Have you ever found yourself in the uncomfortable position of thinking you know more than you actually do? Even worse, being adamant that you know more than you really do in a public setting? Years ago, in my pursuit of higher education, I was required to take an introductory English class. The focus was writing. Our first assignment was a word association essay. I chose to write about cows. Keep in mind I grew up on a dairy farm, feeding calves for a large part of my formative years, so I felt pretty confident in my knowledge of cows. Long story short we were discussing cows in class one day and the teacher pointed out that cows needed to have calves every couple of years to keep their milk supply up. I told her that no, they didn’t need to. We went back and forth about who was right and finally she moved on. After that class I started thinking about it from a logical point of view. Of course cows would need to have calves to maintain a milk supply. I just had never thought of farming in that light before. I had always focused so much on the calves that I didn’t even consider the cows role in the process.

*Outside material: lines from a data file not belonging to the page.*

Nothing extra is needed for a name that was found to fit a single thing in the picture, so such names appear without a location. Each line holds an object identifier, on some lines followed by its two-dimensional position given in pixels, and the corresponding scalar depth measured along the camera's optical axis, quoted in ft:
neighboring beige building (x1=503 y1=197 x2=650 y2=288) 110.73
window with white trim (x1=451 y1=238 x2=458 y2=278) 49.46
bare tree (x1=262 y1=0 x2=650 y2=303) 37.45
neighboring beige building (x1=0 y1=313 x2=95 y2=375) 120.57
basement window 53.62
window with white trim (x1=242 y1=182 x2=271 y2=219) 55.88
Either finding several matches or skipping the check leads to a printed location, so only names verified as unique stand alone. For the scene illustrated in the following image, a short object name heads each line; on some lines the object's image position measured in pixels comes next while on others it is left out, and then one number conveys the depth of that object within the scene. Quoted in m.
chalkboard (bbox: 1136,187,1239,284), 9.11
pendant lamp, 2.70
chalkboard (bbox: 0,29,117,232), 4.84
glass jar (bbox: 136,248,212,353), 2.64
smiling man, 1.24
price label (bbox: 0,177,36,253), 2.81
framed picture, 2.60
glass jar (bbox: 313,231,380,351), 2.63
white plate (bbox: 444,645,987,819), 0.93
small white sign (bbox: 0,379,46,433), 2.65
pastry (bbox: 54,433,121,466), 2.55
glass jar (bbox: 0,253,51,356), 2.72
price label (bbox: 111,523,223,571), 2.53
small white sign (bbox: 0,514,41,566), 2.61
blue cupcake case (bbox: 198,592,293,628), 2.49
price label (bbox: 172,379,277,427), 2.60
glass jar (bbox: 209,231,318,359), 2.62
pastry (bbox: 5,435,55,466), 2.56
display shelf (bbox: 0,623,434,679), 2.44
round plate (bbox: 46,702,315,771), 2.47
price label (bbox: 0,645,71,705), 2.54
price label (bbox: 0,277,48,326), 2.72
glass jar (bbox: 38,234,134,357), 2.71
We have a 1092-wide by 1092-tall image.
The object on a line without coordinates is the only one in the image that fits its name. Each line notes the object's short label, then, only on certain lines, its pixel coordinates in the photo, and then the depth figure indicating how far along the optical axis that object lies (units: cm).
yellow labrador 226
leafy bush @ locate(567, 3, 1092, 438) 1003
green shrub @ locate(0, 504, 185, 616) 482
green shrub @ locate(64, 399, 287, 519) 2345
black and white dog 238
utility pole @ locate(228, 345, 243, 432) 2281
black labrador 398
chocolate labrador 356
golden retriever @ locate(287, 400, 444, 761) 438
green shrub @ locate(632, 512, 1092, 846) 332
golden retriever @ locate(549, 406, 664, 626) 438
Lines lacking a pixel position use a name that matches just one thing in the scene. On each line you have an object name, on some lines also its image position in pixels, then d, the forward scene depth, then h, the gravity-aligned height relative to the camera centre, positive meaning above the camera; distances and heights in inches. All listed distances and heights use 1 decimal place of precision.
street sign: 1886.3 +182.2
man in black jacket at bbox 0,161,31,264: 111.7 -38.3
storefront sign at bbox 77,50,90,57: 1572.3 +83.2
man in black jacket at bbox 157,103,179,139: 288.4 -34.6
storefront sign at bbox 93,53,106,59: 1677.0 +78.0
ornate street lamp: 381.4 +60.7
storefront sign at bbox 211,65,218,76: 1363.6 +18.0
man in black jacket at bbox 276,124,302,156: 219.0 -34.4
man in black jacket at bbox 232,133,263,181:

How many times do you get too focused on what you think you know? I recently ran across this image:
When we see the magnified view of life in the day to day interactions we often miss the big picture. Let’s say I see Margaret at the grocery store. I know she sees me but instead of saying hi she hurries to another aisle. In my magnified view, I am certain she avoided me. In my big picture view I might have seen that she was embarrassed that she had no make up on and was wearing the same shirt she wore yesterday.
Even when we think we know, we often really don’t know.